I like the diodes on the board vs ones I have seen without them, all the chips are SMD vs through hole with the exception of the DIP 8 Socket.
The "S" by the + and - is to the switch which controls the gate of the mosfet.
About 10 bucks a piece if I have them made unpopulated.
Dan
@david4500 Nice the "s" is the key in the part number on that chip, nice find. One less solder point hahahaha
Too bad I ordered 20 boards yesterday! AH well no biggy as either way will work, will keep it in mind for the future revision.
Dan
Lol, good idea on the fuses. My first try at soldering up a buck regulator circuit based on the mc34063 on stripboard turned the copper trace of the board into a fuse. Apparently 35 amps at 7 volts is a bit much for proto board. I've since scraped that concept as too complicated. An atomizer doesn't care whether it gets clean dc or a pwm equivalent.
Lol, good idea on the fuses. My first try at soldering up a buck regulator circuit based on the mc34063 on stripboard turned the copper trace of the board into a fuse.
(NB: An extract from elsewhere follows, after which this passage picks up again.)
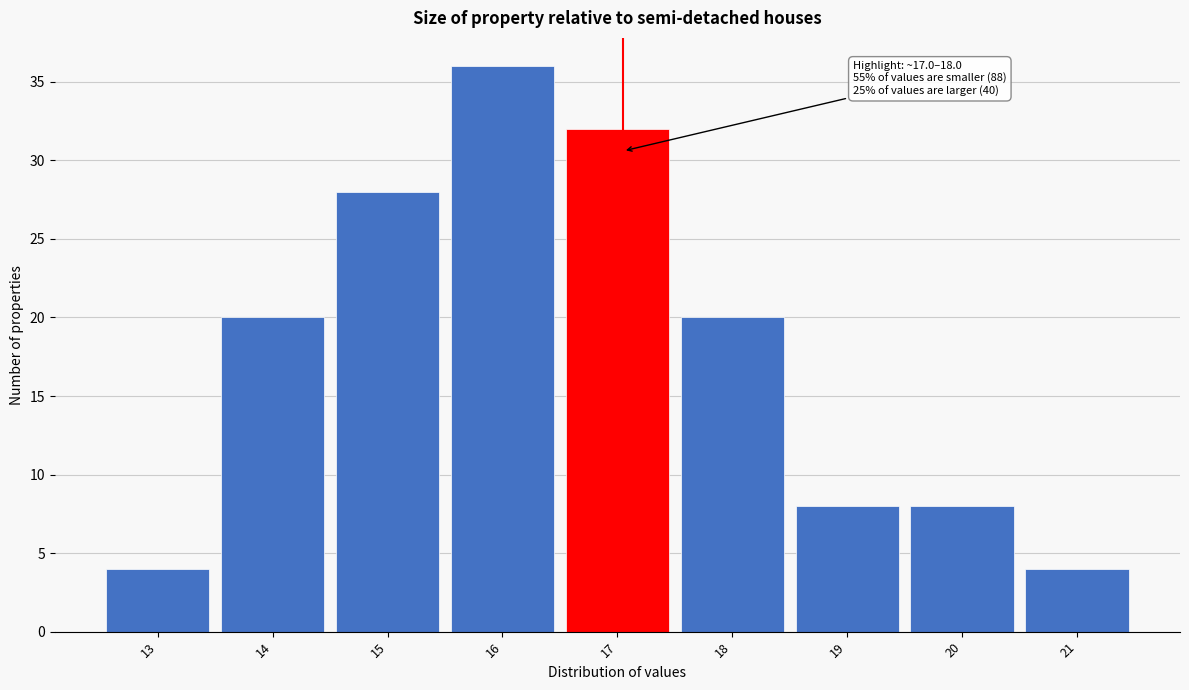

Reading left to right, extract all data points from this chart.

13=4	14=20	15=28	16=36	17=32	18=20	19=8	20=8	21=4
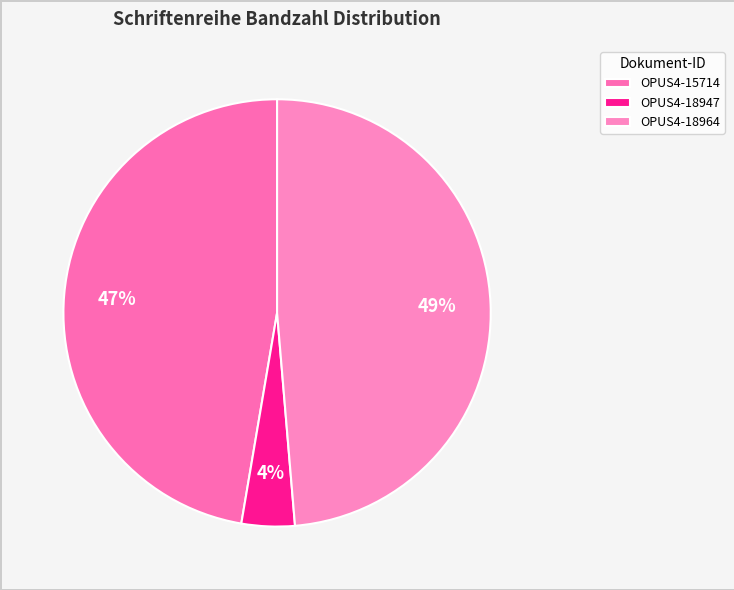

Is the sum of OPUS4-18964 and OPUS4-15714 greater than half?

Yes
Apparently 35 amps at 7 volts is a bit much for proto board. I've since scraped that concept as too complicated. An atomizer doesn't care whether it gets clean dc or a pwm equivalent.
The whole point of the mosfet is the board does not get that many amps drawn through it, with a 195a 40vdc N channel mosfet, the board for the PWM only gets max battery voltage with no load.